After four years and no answers, I started realizing that there was no light at the end of the tunnel. The pain wasn’t going away. It continued to wake me up every morning and keep me from sleeping every night. I was also continuing to not do a damned thing. I put on fifty pounds and neglected my friends and family. I lived my life in my bed. I was waiting for my life to return to normal, while refusing to accept that this was my new normal. Somewhere in year five, I started killing my hope. Maybe I was inspired by The Dark Knight Rises. In it, Bane gives a stirring speech to Bruce Wayne, saying “There's a reason why this prison is the worst hell on earth... Hope. Every man who has ventured here over the centuries has looked up to the light and imagined climbing to freedom… I learned here that there can be no true despair without hope.” Those words burned a hole in me. I was waiting to restart my life, watching years pass. And why? Because I was afraid of making my pain worse.
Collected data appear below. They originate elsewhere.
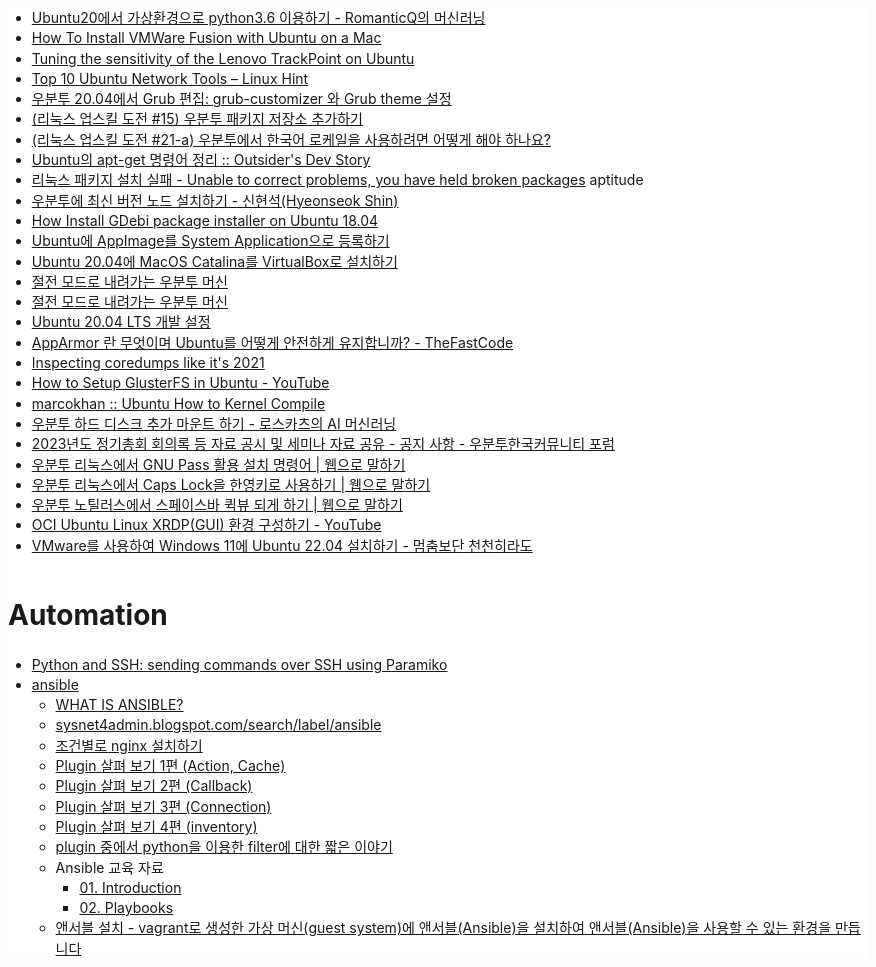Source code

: * [Ubuntu20에서 가상환경으로 python3.6 이용하기 - RomanticQ의 머신러닝](https://romanticq.github.io/%EC%9A%B0%EB%B6%84%ED%88%AC/ubuntu-virtualenv/)
* [How To Install VMWare Fusion with Ubuntu on a Mac](http://hplgit.github.io/teamods/ubuntu/vmware/mac.html)
* [Tuning the sensitivity of the Lenovo TrackPoint on Ubuntu](https://silvae86.github.io/trackpoint/ubuntu/sensitivity/tuning/2019/05/17/tuning-ibm-lenovo-trackpoint/)
* [Top 10 Ubuntu Network Tools – Linux Hint](https://linuxhint.com/top-10-ubuntu-network-tools/)
* [우분투 20.04에서 Grub 편집: grub-customizer 와 Grub theme 설정](https://kibua20.tistory.com/128)
* [(리눅스 업스킬 도전 #15) 우분투 패키지 저장소 추가하기](https://jhrogue.blogspot.com/2020/10/15.html)
* [(리눅스 업스킬 도전 #21-a) 우분투에서 한국어 로케일을 사용하려면 어떻게 해야 하나요?](https://jhrogue.blogspot.com/2020/10/21.html)
* [Ubuntu의 apt-get 명령어 정리 :: Outsider's Dev Story](https://blog.outsider.ne.kr/346)
* [리눅스 패키지 설치 실패 - Unable to correct problems, you have held broken packages](https://open-support.tistory.com/entry/%EB%A6%AC%EB%88%85%EC%8A%A4-%ED%8C%A8%ED%82%A4%EC%A7%80-%EC%84%A4%EC%B9%98-%EC%8B%A4%ED%8C%A8-Unable-to-correct-problems-you-have-held-broken-packages) aptitude
* [우분투에 최신 버전 노드 설치하기 - 신현석(Hyeonseok Shin)](https://hyeonseok.com/blog/875)
* [How Install GDebi package installer on Ubuntu 18.04](https://www.ubuntu18.com/install-gdebi-ubuntu-18/)
* [Ubuntu에 AppImage를 System Application으로 등록하기](https://devbull.xyz/ubuntu-appimage/)
* [Ubuntu 20.04에 MacOS Catalina를 VirtualBox로 설치하기](https://devbull.xyz/ubuntu-20-04-macos/)
* [절전 모드로 내려가는 우분투 머신](https://www.sysnet.pe.kr/Default.aspx?mode=0&sub=0&detail=1&pageno=0&wid=523&rssMode=1&wtype=0)
* [절전 모드로 내려가는 우분투 머신](https://www.sysnet.pe.kr/0/0/523)
* [Ubuntu 20.04 LTS 개발 설정](https://gist.github.com/azyu/ea28c2e929ffd59b93f1fc4275bb7339)
* [AppArmor 란 무엇이며 Ubuntu를 어떻게 안전하게 유지합니까? - TheFastCode](https://www.thefastcode.com/ko-krw/article/what-is-apparmor-and-how-does-it-keep-ubuntu-secure)
* [Inspecting coredumps like it's 2021](https://nixos.mayflower.consulting/blog/2021/09/06/coredumpctl/)
* [How to Setup GlusterFS in Ubuntu - YouTube](https://www.youtube.com/watch?v=gEG7Eu320Rk)
* [marcokhan :: Ubuntu How to Kernel Compile](https://marcokhan.tistory.com/246)
* [우분투 하드 디스크 추가 마운트 하기 - 로스카츠의 AI 머신러닝](https://losskatsu.github.io/os-kernel/add-harddisk/)
* [2023년도 정기총회 회의록 등 자료 공시 및 세미나 자료 공유 - 공지 사항 - 우분투한국커뮤니티 포럼](https://discourse.ubuntu-kr.org/t/topic/48634)
* [우분투 리눅스에서 GNU Pass 활용 설치 명령어 | 웹으로 말하기](https://mytory.net/archives/14391)
* [우분투 리눅스에서 Caps Lock을 한영키로 사용하기 | 웹으로 말하기](https://mytory.net/archives/14394)
* [우분투 노틸러스에서 스페이스바 퀵뷰 되게 하기 | 웹으로 말하기](https://mytory.net/archives/14465)
* [OCI Ubuntu Linux XRDP(GUI) 환경 구성하기 - YouTube](https://www.youtube.com/watch?v=ZsTt8_WPVkA)
* [VMware를 사용하여 Windows 11에 Ubuntu 22.04 설치하기 - 멈춤보단 천천히라도](https://webnautes.tistory.com/2205)

# Automation
* [Python and SSH: sending commands over SSH using Paramiko](https://daanlenaerts.com/blog/2016/01/02/python-and-ssh-sending-commands-over-ssh-using-paramiko/)
* [ansible](https://www.ansible.com/)
  * [WHAT IS ANSIBLE?](https://www.ansible.com/resources/videos/quick-start-video)
  * [sysnet4admin.blogspot.com/search/label/ansible](https://sysnet4admin.blogspot.com/search/label/ansible)
  * [조건별로 nginx 설치하기](https://sysnet4admin.blogspot.com/2017/10/ansible-nginx.html)
  * [Plugin 살펴 보기 1편 (Action, Cache)](https://sysnet4admin.blogspot.com/2017/12/ansible-plugin-1.html)
  * [Plugin 살펴 보기 2편 (Callback)](https://sysnet4admin.blogspot.com/2017/12/ansible-plugin-2-callback.html)
  * [Plugin 살펴 보기 3편 (Connection)](https://sysnet4admin.blogspot.com/2018/01/ansible-plugin-3-connection.html)
  * [Plugin 살펴 보기 4편 (inventory)](https://sysnet4admin.blogspot.com/2018/01/ansible-plugin-4-inventory.html)
  * [plugin 중에서 python을 이용한 filter에 대한 짧은 이야기](https://sysnet4admin.blogspot.com/2018/01/ansible-plugin-python-filter.html)
  * Ansible 교육 자료
    * [01. Introduction](http://mcpaint.tistory.com/277)
    * [02. Playbooks](http://mcpaint.tistory.com/278)
  * [앤서블 설치 - vagrant로 생성한 가상 머신(guest system)에 앤서블(Ansible)을 설치하여 앤서블(Ansible)을 사용할 수 있는 환경을 만듭니다](https://dev-yakuza.github.io/ko/environment/install-ansible/)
Marcel Proust said “Illness is the doctor to whom we pay most heed; to kindness, to knowledge, we make promise only; pain we obey.” I was obeying my pain, and my pain wanted me to lie down in my bed and die. I started fighting that urge. I learned when to pick my battles, but I still don’t know if I’m winning the war. There are costs. The pills blunt my mental edge, but my pain is too distracting if left alone. Too much medication keeps me from activity, but so does too much pain. I have to walk a fine line, and I don’t do it very well. Then, there are the other factors of taking narcotics steadily for six years.

Dear Diary: Part 3
That night, I decided that I needed a drink. I ended up sitting in a bar and drinking with a few of my buddies when another knife of pain drove into my hip. We were sitting on high barstools, which inevitably leads to a flare up. I winced and pulled out my pill bottle. I shook it vigorously and my friend looked at me quizzically. Anticipating his question, I launched into my pat explanation. “When you shake a pill bottle, the pills rub against each other, which creates a fine powder coating on each pill. When you take one, there’s a bit of narcotics ready to jump into your bloodstream without having to be eaten away from the body of the pill by your stomach acid. This will, in a perfect world, get the drugs into your system faster.” I have no idea if this actually works, but it doesn’t really matter – the habit is with me and it will never leave. I dumped two Vicodin into my hand, took one after the next, and washed them down with my bourbon and water. A decade earlier, this would have been the start of a great night. At that point, however, I was just hoping to stave off the end of my stamina so that I could spend some more time with the friends that I constantly neglect. My friend looked at me with a mixture of surprise and pity. Maybe it was me, but I could almost hear the question in his head: “Is Dave a drug addict?”
I didn’t have a good answer for him.